True, the proposed new Consumer Financial Protection Agency would help control abusive lending. And the proposal that lenders be required to hold on to 5 percent of their loans, rather than selling everything off to be repackaged, would provide some incentive to lend responsibly.
But 5 percent isn’t enough to deter much risky lending, given the huge rewards to financial executives who book short-term profits. So what should be done about those rewards?
Tellingly, the administration’s executive summary of its proposals highlights “compensation practices” as a key cause of the crisis, but then fails to say anything about addressing those practices. The long-form version says more, but what it says — “Federal regulators should issue standards and guidelines to better align executive compensation practices of financial firms with long-term shareholder value” — is a description of what should happen, rather than a plan to make it happen.
Two things:
First, one of the things that got investment banks in trouble is that they did hold on to part of the securities they created. Indeed, they held the riskiest stuff--the lowest rated tranches of subprime and commercial MBS. The reason: so long as they performed, they captured the margin between the rate on the underlying debt instrument and the rates paid to the higher tranches. They borrowed short term at low interest rates to invest in these high risk, high margin securities, and earned spectacular rates of return, for awhile.

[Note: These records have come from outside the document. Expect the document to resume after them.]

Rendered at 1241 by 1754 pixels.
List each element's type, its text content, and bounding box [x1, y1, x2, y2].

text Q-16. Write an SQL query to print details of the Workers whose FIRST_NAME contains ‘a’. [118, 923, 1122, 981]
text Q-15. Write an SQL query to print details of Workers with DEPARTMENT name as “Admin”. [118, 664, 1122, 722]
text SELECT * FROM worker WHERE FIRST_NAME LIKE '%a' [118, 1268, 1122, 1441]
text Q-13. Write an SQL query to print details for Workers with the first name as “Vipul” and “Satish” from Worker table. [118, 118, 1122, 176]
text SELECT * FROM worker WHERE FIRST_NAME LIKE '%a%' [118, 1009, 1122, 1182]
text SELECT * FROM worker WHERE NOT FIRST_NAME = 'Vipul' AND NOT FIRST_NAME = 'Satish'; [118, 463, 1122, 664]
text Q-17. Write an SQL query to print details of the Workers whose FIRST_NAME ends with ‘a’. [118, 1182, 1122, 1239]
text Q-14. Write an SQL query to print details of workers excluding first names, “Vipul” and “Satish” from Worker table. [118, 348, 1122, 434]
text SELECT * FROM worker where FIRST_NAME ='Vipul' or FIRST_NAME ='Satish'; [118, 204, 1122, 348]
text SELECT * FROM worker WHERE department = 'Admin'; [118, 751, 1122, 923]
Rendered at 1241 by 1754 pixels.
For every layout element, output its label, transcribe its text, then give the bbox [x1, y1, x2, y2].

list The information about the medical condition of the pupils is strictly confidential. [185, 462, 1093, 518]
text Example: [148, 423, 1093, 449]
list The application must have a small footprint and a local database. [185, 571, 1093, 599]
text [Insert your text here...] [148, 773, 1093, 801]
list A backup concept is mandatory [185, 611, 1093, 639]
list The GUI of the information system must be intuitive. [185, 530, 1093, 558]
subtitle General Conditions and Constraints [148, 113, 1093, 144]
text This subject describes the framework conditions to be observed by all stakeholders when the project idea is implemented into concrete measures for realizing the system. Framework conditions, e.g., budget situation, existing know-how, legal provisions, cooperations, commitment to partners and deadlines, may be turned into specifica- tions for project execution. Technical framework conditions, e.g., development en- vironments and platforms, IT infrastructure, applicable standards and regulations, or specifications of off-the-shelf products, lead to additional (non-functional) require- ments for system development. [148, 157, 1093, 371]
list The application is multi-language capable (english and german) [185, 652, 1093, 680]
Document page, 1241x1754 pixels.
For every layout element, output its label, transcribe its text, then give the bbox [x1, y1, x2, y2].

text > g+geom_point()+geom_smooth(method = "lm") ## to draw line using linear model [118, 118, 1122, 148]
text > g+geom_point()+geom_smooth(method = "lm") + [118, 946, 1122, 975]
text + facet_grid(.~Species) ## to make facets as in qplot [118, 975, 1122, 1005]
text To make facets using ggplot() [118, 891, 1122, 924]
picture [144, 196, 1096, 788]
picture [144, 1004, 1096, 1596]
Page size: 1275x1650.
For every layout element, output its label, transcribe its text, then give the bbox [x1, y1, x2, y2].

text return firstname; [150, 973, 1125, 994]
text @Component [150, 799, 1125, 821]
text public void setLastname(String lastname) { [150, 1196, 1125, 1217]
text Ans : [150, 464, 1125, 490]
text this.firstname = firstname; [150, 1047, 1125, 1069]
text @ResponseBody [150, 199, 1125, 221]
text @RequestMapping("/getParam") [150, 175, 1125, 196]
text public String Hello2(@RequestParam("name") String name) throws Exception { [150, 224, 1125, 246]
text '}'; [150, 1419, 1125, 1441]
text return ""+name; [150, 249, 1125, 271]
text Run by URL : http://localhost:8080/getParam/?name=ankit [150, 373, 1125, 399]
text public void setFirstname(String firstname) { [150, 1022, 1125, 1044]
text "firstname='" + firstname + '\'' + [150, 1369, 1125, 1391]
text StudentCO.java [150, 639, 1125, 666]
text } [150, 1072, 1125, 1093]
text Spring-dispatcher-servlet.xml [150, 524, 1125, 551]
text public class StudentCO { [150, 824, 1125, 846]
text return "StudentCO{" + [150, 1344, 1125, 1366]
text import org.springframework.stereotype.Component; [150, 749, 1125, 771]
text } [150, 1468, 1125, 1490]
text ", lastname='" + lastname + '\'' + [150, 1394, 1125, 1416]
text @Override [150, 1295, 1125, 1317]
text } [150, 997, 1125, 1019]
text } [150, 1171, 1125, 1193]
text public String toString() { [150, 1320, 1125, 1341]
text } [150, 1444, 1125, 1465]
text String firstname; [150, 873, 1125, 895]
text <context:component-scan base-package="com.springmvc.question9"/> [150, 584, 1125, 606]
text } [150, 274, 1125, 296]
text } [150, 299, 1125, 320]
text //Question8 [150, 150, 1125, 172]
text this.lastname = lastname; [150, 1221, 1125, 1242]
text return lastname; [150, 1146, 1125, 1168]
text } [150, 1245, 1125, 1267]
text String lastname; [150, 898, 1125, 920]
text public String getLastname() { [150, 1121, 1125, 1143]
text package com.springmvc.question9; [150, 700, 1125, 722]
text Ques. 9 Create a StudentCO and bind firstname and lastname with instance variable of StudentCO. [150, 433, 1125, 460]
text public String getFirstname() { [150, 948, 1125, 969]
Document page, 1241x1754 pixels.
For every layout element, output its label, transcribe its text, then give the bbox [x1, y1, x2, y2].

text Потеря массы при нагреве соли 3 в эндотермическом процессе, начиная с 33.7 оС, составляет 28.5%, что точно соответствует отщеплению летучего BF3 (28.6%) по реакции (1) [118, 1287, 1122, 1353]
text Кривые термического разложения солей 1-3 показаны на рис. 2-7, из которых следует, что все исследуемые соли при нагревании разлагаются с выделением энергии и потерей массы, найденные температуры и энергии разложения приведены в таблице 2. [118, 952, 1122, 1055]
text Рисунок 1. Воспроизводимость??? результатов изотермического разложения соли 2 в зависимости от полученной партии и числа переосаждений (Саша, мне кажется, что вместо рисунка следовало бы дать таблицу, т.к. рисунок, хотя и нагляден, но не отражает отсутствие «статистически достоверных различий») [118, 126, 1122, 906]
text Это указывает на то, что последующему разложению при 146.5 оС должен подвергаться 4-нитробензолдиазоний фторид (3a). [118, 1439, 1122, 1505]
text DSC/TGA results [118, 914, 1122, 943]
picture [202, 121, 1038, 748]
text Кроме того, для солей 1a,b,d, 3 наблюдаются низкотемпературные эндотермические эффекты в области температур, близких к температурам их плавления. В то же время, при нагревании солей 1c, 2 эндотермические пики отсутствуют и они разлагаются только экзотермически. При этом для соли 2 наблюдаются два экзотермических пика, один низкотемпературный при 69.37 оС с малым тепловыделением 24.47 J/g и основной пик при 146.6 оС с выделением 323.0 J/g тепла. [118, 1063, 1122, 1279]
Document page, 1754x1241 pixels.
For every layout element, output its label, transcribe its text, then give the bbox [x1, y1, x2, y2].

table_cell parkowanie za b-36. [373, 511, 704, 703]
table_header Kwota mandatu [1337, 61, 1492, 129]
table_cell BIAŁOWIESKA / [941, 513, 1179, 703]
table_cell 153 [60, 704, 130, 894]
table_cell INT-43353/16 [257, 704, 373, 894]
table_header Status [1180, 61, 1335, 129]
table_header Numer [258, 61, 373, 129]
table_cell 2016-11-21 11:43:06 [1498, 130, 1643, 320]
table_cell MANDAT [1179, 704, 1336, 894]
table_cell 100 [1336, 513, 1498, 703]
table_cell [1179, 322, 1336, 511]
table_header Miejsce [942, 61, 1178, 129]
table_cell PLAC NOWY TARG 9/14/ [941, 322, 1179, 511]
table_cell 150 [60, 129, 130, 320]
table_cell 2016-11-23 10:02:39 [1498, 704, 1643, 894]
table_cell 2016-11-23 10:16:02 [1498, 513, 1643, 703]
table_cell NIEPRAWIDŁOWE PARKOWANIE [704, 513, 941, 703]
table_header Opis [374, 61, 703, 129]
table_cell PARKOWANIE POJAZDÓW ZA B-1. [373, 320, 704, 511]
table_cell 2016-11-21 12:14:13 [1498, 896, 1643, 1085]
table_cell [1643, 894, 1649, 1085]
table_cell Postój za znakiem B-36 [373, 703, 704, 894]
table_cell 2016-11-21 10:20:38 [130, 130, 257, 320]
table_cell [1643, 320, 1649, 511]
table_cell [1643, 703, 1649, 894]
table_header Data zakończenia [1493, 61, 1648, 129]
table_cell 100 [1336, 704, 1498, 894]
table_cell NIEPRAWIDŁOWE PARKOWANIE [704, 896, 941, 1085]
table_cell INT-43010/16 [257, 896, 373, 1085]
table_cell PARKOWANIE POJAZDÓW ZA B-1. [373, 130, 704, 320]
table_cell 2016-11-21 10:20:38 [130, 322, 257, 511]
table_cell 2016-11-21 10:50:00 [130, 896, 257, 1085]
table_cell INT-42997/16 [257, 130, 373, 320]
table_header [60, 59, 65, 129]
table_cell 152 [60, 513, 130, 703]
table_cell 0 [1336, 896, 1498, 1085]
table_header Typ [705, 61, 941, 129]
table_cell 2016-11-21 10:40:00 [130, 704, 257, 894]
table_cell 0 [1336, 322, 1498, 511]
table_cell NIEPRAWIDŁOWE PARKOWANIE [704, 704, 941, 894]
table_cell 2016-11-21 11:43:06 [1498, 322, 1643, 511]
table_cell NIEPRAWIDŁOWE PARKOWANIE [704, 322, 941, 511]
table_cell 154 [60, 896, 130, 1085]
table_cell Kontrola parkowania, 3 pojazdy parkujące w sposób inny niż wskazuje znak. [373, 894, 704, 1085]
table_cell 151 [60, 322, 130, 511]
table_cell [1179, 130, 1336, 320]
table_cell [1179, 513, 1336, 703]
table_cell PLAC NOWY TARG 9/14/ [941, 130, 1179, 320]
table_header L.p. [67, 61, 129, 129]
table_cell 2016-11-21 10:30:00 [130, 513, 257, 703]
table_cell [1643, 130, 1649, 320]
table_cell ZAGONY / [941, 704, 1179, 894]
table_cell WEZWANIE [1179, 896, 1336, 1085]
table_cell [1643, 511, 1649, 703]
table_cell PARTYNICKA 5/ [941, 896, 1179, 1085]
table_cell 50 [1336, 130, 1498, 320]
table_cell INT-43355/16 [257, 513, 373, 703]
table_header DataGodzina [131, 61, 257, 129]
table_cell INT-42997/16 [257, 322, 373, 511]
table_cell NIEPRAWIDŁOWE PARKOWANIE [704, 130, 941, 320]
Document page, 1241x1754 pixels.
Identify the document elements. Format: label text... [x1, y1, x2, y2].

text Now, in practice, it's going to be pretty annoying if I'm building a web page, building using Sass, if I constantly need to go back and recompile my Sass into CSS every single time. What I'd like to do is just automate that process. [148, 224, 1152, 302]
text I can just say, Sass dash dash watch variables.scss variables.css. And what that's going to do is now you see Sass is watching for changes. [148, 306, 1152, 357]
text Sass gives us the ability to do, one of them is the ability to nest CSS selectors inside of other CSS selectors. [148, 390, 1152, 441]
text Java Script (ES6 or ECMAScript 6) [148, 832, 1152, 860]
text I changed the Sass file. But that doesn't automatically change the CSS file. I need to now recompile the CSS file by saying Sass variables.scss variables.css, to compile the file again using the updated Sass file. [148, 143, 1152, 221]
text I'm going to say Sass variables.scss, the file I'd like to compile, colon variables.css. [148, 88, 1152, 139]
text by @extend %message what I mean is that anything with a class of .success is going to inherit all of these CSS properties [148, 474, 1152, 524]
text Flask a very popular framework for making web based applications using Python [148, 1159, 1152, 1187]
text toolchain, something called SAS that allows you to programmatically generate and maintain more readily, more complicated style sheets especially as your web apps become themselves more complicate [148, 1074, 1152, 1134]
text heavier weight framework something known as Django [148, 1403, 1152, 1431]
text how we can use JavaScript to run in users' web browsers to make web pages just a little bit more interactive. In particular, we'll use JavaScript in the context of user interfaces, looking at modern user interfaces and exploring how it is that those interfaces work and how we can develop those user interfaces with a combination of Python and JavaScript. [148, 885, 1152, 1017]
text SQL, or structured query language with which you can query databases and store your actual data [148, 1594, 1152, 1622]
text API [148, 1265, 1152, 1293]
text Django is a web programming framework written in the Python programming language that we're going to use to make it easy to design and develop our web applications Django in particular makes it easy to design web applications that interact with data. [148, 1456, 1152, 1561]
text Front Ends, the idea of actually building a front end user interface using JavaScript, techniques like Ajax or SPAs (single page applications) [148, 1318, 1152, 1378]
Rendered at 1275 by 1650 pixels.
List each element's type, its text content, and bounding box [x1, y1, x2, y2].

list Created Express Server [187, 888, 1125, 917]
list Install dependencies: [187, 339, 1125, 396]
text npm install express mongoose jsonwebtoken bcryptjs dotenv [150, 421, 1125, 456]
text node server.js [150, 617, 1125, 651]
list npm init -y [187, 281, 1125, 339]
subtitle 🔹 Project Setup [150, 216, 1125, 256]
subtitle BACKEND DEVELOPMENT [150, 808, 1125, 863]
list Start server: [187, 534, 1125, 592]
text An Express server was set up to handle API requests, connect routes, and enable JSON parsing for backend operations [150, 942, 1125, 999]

Investment bankers had incentives to take risks, because while they were earning spectacular returns (IRRs), they got paid huge bonuses. But when their investments fell apart, they only lost their jobs--there was no claw back. While their companies failed, their total compensation for the time they worked remained high.
So, point two is that compensation schemes must align long-term company interests with pay. There are two ways to do this: through clawbacks (which are complicated) and through long-term restricted stock (which is how employees at Google get paid).
I should note, however, that I am very pleased with the administration's proposal for financial institution capital. That by itself will solve a lot of problems.
2 comments:
What Obama is not telling you is that mortgage loan rates have shot way up as well as the amount of fees that insurance companies are charging.